If you print your own material using a resin, it must be cleaned and cured. Sun is the perffered method. Certain 3d prints use a powder material like brass and ceramics and certain plastics. In the early days of printing an adheisive was printed onto the powder, a new layer of powder added, then adhiesive then powder etc to build up the print. Today, other plastics like ABS and Styrene and such can be direct print like ink in very fine microns. Or placed like layers
I’ve used Tru-Color Paints for about 8 years. I’ve also bought it direct from True-Color but I lucked out, my LHS stocks it and keeps the colors (SP) I use in stock.
For a solvent based primer I buy a quart can of grey Alkyd primer from a big box store and thin it with Acetone for airbrushing. At around $10 a quart it sure beats the hobby paint prices and works very good on both plastics and metal. Using Acetone the solvent based paint dries very fast. I can change colors and mask and paint in less than 30 minutes without disturbing the first color. I’ve been using the original quart for at least 6 years and it’s hard to tell any paint has been used, maybe ½” down after painting dozens of cars and locomotives.
I didnt think to try tru-color direct. Just found it odd that suddenly cannt find it anywhere from the usual suspects.
The oily plastic feeling material was cleaned in soap and water first. Thought it was just covered in release. didnt work. Since I didnt want to risk breaking details I just put on , i switched to just the fuel tank piece made of the same material to experiment. So I cleaned it with alcohol then used valleyjo black. balled right up. Used valleyjo primer. balled right up. I used acetone to clean it thinking a stronger solvent was needed. Same problem. I tried Tru-color black and it adhered nicely. without a primer. Quickly showing the need for solvent base primers for priming certain 3d materials.

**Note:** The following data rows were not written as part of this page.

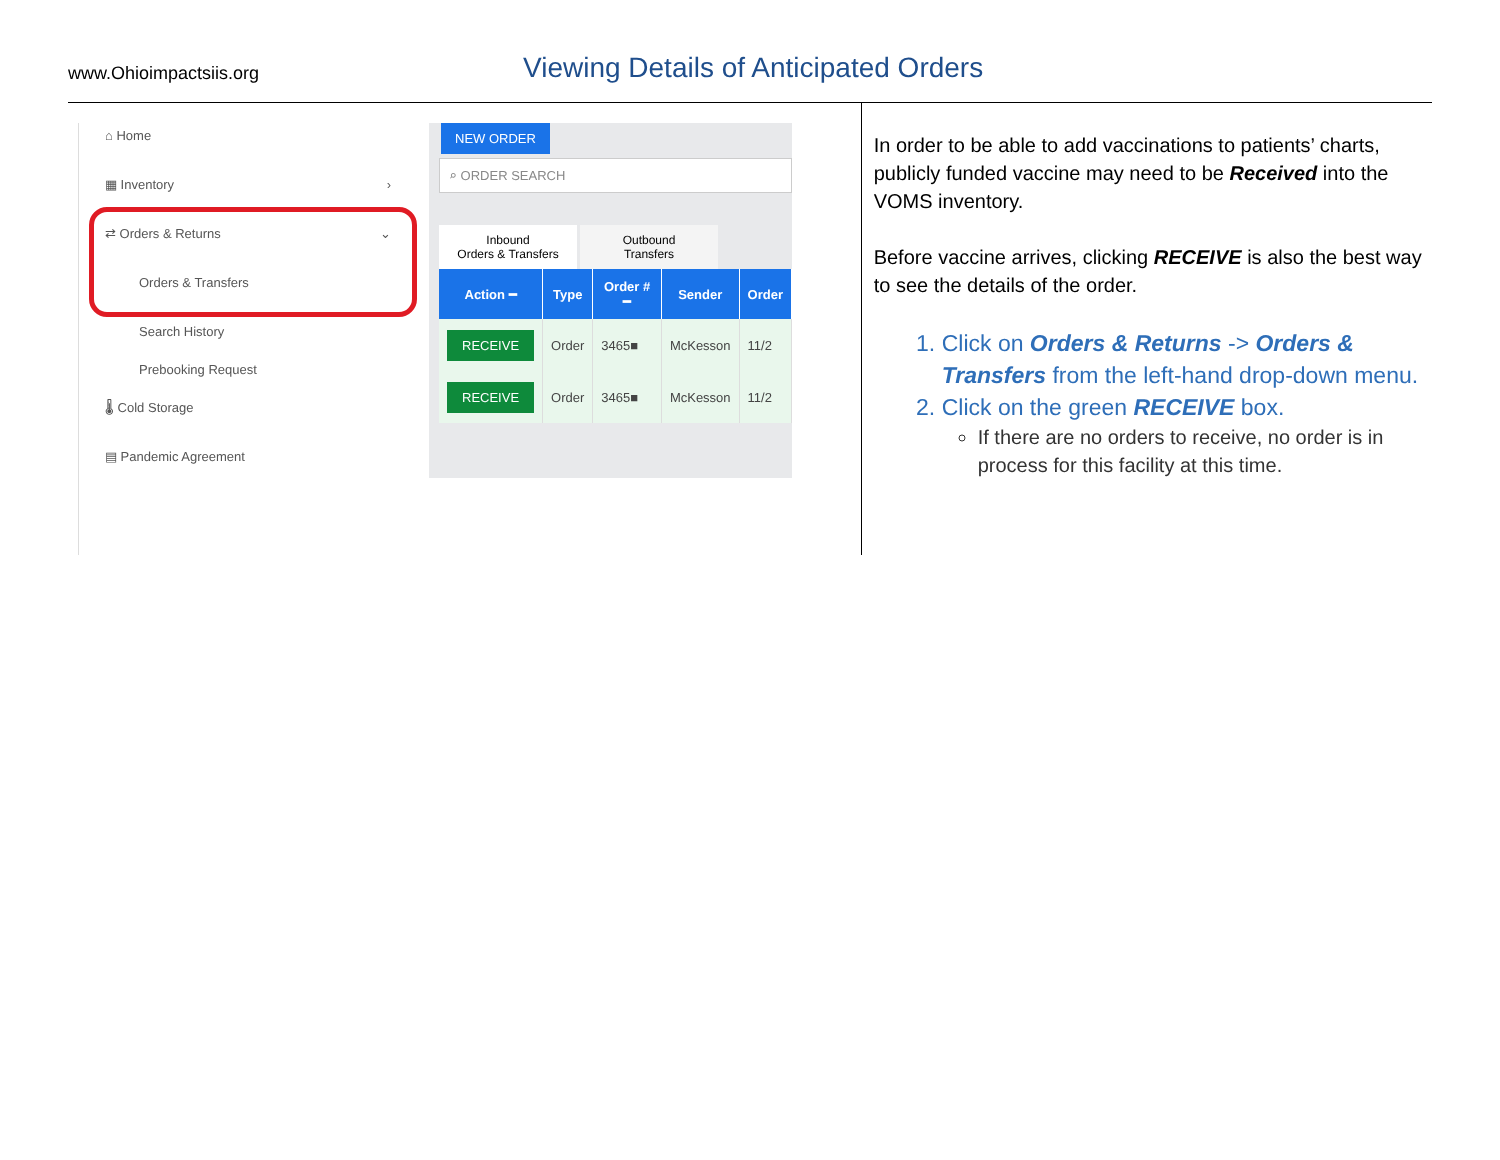www.Ohioimpactsiis.org
Viewing Details of Anticipated Orders
⌂ Home
▦ Inventory ›
⇄ Orders & Returns ⌄
Orders & Transfers
Search History
Prebooking Request
🌡 Cold Storage
▤ Pandemic Agreement
NEW ORDER
⌕ ORDER SEARCH
Inbound
Orders & Transfers
Outbound
Transfers
| Action ━ | Type | Order # ━ | Sender | Order |
| --- | --- | --- | --- | --- |
| RECEIVE | Order | 3465■ | McKesson | 11/2 |
| RECEIVE | Order | 3465■ | McKesson | 11/2 |
In order to be able to add vaccinations to patients’ charts, publicly funded vaccine may need to be Received into the VOMS inventory.
Before vaccine arrives, clicking RECEIVE is also the best way to see the details of the order.
1. Click on Orders & Returns -> Orders & Transfers from the left-hand drop-down menu.
2. Click on the green RECEIVE box.
If there are no orders to receive, no order is in process for this facility at this time.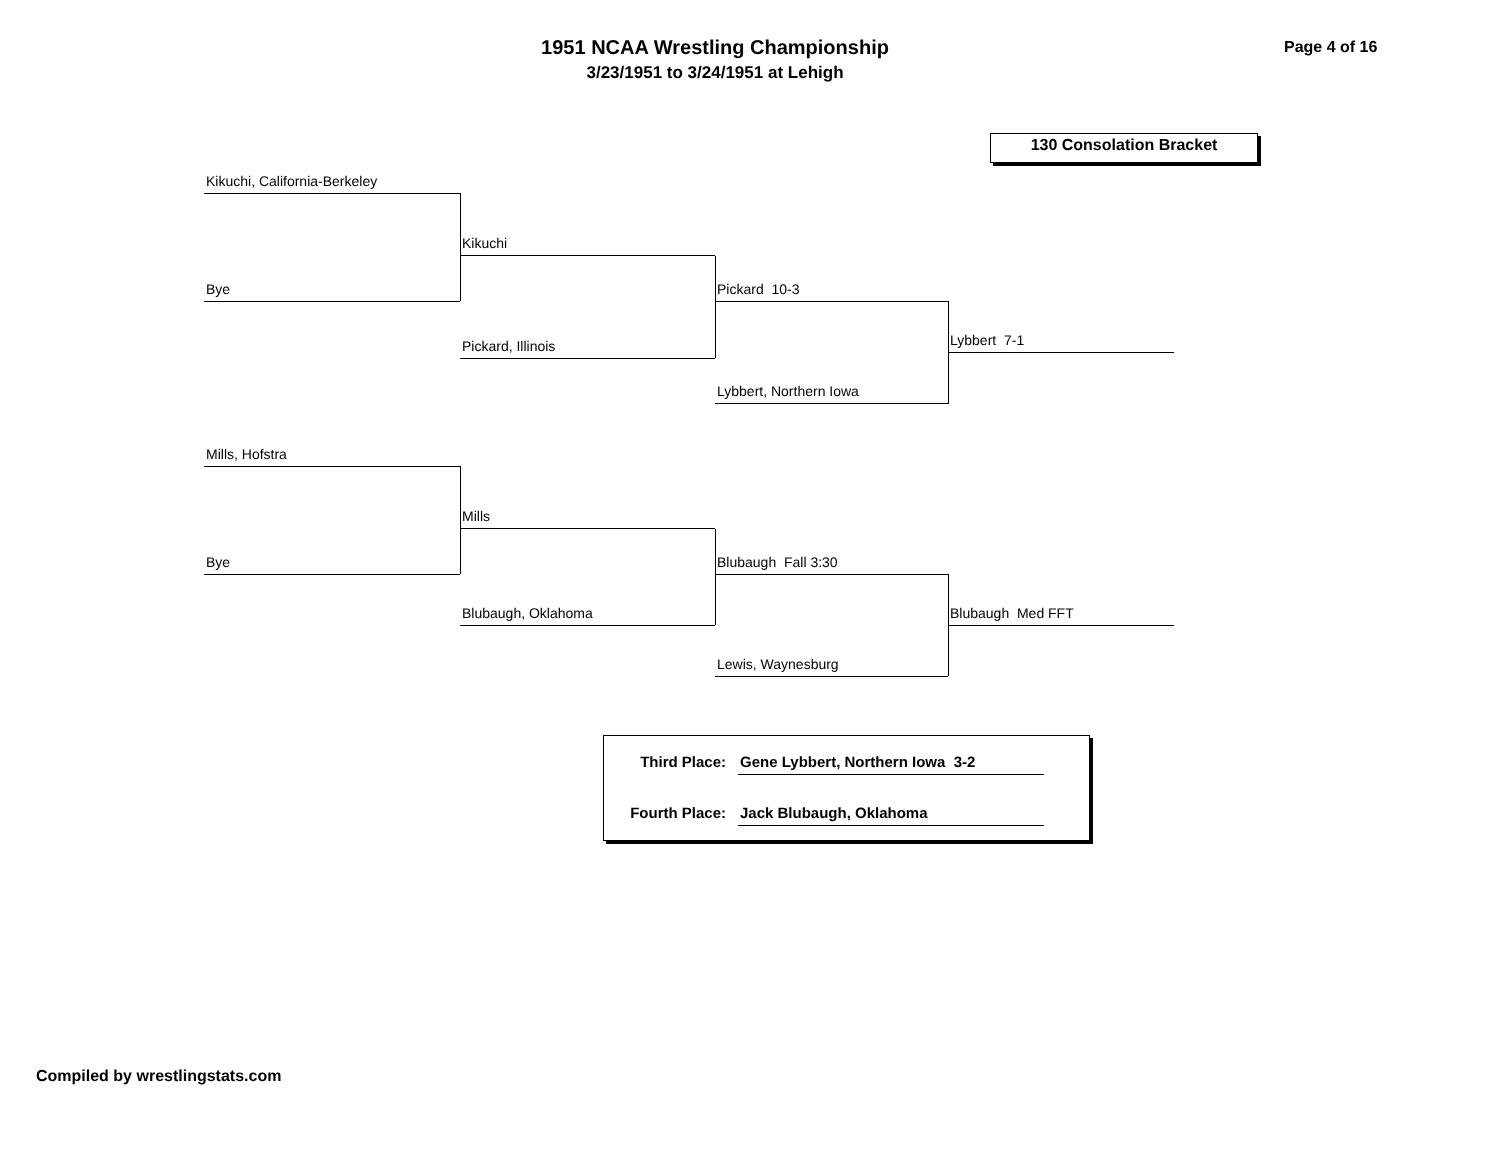1951 NCAA Wrestling Championship
3/23/1951 to 3/24/1951 at Lehigh
Page 4 of 16
130 Consolation Bracket
Kikuchi, California-Berkeley
Kikuchi
Bye Pickard 10-3
Pickard, Illinois Lybbert 7-1
Lybbert, Northern Iowa
Mills, Hofstra
Mills
Bye Blubaugh Fall 3:30
Blubaugh, Oklahoma Blubaugh Med FFT
Lewis, Waynesburg
Third Place: Gene Lybbert, Northern Iowa 3-2
Fourth Place: Jack Blubaugh, Oklahoma
Compiled by wrestlingstats.com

I’ll add another vote for the Tamiya Primer in a spray can, but I’ve also found Alclad’s Alclad II LACQUER - GREY PRIMER & MICROFILLER to be very good for airbrushing.
You can over-coat it with any type of paint, similar to what Floquil’s Gray Primer allowed. It’s the only Floquil paint that I really miss.
I’m a big fan of Tamiya rattle cans. The paint is thin and the superior spray nozzles really lay the paint down evenly. And I’ve never experienced a clogged nozzle yet with Tamiya spray paint. My only gripe is that they only sell it in 100ml cans.